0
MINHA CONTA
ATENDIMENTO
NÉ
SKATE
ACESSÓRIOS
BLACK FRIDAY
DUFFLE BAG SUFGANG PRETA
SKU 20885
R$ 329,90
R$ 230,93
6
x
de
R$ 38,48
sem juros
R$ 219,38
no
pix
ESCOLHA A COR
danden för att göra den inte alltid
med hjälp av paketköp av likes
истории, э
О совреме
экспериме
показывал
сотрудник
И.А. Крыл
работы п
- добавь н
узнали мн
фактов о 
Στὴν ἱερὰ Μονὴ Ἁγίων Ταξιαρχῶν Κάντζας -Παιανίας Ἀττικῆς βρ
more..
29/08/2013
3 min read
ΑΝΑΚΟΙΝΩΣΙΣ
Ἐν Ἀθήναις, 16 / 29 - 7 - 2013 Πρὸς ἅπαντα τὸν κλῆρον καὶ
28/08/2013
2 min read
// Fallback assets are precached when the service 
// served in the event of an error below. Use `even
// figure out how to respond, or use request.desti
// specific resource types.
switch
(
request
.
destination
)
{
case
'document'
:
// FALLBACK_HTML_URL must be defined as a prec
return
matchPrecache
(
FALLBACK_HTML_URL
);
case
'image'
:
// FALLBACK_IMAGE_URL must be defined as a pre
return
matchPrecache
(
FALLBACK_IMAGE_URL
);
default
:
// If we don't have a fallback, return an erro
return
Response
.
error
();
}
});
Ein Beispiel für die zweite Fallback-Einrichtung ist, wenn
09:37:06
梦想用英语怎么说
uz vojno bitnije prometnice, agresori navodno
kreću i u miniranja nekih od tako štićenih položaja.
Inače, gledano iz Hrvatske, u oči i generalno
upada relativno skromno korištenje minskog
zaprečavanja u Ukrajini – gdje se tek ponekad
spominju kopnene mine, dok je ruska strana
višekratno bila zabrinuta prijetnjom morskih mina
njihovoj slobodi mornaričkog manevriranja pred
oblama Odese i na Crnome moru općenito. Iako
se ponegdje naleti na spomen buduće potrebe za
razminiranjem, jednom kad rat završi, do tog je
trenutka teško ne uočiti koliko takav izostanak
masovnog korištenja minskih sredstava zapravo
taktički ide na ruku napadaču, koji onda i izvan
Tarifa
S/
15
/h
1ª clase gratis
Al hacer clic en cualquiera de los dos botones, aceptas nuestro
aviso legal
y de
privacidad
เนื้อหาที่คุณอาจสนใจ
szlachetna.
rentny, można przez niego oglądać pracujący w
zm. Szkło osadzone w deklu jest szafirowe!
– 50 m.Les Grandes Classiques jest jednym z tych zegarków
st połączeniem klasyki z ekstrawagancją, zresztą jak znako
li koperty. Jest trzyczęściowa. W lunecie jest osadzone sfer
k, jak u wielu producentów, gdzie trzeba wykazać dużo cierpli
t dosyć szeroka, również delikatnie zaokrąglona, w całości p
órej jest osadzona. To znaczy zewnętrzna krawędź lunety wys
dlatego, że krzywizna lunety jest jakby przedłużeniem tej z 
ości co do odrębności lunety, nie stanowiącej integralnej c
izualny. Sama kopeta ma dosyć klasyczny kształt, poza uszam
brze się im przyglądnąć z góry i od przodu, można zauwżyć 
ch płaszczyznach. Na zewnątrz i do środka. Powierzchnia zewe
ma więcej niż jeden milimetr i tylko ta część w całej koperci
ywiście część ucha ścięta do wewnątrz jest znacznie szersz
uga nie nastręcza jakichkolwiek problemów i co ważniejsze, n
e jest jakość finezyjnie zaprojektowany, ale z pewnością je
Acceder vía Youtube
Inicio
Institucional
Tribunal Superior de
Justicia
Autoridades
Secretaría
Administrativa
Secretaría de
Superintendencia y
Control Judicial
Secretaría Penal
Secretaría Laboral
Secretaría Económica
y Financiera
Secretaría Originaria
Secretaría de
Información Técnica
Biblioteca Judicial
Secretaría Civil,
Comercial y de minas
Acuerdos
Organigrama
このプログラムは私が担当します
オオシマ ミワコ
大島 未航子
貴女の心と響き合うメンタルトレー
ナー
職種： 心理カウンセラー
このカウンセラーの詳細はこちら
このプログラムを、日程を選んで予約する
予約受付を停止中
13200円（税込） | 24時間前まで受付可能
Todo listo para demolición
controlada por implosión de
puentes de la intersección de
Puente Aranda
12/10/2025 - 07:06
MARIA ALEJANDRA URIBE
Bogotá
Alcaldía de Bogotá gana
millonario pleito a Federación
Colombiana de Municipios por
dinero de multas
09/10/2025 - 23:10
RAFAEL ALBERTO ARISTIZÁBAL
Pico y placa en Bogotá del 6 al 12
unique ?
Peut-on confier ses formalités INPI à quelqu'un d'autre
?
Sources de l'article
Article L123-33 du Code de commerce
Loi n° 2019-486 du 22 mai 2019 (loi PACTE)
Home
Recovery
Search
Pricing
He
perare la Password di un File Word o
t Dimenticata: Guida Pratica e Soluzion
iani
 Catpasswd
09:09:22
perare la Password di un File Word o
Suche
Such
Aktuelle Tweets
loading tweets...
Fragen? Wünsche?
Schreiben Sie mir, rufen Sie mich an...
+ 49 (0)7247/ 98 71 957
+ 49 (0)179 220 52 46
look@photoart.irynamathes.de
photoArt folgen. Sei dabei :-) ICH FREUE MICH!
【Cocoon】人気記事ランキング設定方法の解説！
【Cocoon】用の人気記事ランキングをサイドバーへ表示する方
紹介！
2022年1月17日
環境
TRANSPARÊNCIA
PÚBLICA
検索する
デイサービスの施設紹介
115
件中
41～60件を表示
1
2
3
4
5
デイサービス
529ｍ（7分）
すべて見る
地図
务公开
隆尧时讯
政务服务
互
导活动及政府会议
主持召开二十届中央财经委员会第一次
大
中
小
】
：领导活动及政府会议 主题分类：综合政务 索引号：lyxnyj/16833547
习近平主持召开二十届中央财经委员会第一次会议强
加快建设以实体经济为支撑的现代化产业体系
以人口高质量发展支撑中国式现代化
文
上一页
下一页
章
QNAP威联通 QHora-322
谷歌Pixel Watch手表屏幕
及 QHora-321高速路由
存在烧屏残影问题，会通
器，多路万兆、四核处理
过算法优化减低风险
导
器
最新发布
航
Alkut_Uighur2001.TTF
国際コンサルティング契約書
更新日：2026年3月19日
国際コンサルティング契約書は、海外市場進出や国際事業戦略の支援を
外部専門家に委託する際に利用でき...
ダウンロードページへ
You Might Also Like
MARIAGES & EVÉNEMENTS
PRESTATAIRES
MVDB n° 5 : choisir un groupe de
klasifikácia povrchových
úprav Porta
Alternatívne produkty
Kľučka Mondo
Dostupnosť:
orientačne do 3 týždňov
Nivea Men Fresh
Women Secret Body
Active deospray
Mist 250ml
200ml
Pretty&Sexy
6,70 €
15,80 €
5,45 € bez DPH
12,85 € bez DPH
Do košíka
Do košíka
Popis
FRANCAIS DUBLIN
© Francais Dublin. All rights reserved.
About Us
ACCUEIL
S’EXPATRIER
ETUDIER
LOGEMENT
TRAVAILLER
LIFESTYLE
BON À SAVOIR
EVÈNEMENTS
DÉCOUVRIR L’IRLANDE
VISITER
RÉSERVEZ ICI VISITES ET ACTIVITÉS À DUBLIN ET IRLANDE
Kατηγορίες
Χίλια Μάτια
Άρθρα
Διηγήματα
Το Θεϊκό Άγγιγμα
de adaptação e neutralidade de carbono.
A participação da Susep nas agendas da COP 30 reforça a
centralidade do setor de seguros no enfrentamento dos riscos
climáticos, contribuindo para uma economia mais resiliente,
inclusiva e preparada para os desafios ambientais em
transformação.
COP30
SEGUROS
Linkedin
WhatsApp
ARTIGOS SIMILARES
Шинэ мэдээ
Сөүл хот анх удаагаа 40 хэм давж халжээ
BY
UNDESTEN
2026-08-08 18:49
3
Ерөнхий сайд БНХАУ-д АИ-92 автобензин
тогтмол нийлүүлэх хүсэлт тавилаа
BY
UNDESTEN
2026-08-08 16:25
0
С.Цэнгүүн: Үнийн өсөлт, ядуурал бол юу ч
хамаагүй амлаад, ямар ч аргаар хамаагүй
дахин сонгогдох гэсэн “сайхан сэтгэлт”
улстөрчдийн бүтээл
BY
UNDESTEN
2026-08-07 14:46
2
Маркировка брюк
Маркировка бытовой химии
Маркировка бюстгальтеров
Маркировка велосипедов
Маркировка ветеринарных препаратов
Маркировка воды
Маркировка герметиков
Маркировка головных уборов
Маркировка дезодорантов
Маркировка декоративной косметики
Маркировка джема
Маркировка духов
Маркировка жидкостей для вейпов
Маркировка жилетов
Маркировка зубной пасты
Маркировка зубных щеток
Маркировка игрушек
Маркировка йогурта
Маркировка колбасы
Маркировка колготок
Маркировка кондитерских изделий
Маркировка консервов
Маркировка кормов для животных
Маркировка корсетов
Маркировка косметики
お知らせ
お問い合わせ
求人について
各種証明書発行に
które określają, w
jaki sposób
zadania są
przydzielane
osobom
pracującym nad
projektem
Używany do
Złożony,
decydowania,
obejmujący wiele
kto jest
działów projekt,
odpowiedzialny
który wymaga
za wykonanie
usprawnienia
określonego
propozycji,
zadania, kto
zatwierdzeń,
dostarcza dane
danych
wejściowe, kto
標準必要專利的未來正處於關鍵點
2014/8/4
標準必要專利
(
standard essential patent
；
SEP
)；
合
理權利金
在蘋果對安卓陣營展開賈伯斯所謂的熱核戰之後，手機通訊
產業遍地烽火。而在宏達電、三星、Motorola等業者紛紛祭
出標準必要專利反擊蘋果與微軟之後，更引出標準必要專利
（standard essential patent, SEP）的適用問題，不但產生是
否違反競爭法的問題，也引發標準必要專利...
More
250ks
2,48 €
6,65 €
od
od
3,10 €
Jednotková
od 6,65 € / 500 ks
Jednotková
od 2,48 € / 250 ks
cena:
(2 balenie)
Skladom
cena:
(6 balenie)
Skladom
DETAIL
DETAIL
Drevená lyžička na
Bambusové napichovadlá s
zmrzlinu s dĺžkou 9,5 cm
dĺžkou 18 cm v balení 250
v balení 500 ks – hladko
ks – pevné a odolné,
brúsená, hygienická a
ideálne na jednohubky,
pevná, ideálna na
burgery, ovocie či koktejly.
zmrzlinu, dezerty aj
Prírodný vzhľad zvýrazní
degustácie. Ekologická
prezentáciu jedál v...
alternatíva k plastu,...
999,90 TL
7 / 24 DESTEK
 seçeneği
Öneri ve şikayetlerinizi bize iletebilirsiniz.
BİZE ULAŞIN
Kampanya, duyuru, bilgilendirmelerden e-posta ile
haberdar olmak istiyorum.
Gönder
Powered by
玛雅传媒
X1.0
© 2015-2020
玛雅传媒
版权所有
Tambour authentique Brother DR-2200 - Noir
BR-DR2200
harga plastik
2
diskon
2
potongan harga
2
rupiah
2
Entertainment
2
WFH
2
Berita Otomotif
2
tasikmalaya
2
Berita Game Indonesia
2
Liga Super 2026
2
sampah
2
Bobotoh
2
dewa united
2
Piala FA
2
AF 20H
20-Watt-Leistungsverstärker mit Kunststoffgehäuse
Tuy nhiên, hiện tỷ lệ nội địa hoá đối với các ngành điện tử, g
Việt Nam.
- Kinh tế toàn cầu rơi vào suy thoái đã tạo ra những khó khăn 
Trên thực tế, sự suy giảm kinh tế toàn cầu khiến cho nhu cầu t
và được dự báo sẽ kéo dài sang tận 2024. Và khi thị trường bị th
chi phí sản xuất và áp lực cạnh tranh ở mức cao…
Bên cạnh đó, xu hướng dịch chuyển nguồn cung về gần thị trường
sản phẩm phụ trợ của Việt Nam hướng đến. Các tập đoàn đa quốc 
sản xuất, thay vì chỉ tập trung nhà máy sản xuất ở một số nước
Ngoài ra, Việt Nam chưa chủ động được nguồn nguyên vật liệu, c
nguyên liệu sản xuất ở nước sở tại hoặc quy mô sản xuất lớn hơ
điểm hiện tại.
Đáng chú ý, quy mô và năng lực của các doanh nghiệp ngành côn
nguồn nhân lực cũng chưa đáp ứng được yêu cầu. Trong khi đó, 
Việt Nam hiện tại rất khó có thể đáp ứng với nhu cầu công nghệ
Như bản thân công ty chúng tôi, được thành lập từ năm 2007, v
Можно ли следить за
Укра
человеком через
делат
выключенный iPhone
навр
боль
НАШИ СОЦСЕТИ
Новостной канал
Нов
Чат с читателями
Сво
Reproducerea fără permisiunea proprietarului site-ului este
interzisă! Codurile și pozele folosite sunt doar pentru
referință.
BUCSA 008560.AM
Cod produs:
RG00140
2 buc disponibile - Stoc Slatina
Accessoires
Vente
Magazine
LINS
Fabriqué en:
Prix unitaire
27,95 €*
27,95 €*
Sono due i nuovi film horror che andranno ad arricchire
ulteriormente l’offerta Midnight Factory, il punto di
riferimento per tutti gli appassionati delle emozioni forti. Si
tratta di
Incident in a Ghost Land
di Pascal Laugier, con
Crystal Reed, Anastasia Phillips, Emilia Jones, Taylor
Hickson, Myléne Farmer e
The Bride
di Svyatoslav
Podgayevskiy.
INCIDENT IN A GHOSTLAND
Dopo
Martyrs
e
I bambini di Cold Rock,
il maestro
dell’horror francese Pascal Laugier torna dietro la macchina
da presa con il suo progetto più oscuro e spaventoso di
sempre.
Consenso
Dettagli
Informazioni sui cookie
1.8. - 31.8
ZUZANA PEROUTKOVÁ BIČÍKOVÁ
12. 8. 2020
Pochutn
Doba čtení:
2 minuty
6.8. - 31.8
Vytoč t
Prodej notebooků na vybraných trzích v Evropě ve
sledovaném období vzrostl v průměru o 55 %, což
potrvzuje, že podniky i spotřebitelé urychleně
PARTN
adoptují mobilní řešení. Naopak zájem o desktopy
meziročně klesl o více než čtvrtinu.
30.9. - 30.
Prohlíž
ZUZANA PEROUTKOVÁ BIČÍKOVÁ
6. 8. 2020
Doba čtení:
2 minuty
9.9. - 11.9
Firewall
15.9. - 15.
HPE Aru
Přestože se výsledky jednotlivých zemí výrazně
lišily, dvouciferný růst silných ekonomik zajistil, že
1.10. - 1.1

INSTRUCTION:
Pull out each line of the data that contains the string "dosyć".

YOUR SOLUTION:
t dosyć szeroka, również delikatnie zaokrąglona, w całości p
izualny. Sama kopeta ma dosyć klasyczny kształt, poza uszam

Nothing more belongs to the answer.